Neurosymbolic Graph Enrichment for Grounded World Models
This addresses the problem of improving natural language understanding and reasoning for AI researchers, though it appears incremental as it builds on existing LLM and AMR techniques.
The paper tackles the challenge of enabling AI systems to understand and reason about complex real-world scenarios by developing a method that enhances LLMs to create multimodal, knowledge-augmented formal representations from images, bridging unstructured language models with structured semantics.

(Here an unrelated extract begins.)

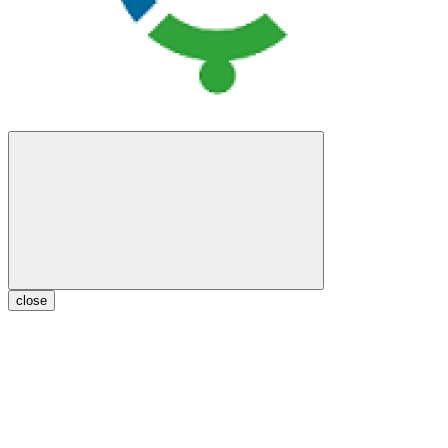
close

The development of artificial intelligence systems capable of understanding and reasoning about complex real-world scenarios is a significant challenge. In this work we present a novel approach to enhance and exploit LLM reactive capability to address complex problems and interpret deeply contextual real-world meaning. We introduce a method and a tool for creating a multimodal, knowledge-augmented formal representation of meaning that combines the strengths of large language models with structured semantic representations. Our method begins with an image input, utilizing state-of-the-art large language models to generate a natural language description. This description is then transformed into an Abstract Meaning Representation (AMR) graph, which is formalized and enriched with logical design patterns, and layered semantics derived from linguistic and factual knowledge bases. The resulting graph is then fed back into the LLM to be extended with implicit knowledge activated by complex heuristic learning, including semantic implicatures, moral values, embodied cognition, and metaphorical representations. By bridging the gap between unstructured language models and formal semantic structures, our method opens new avenues for tackling intricate problems in natural language understanding and reasoning.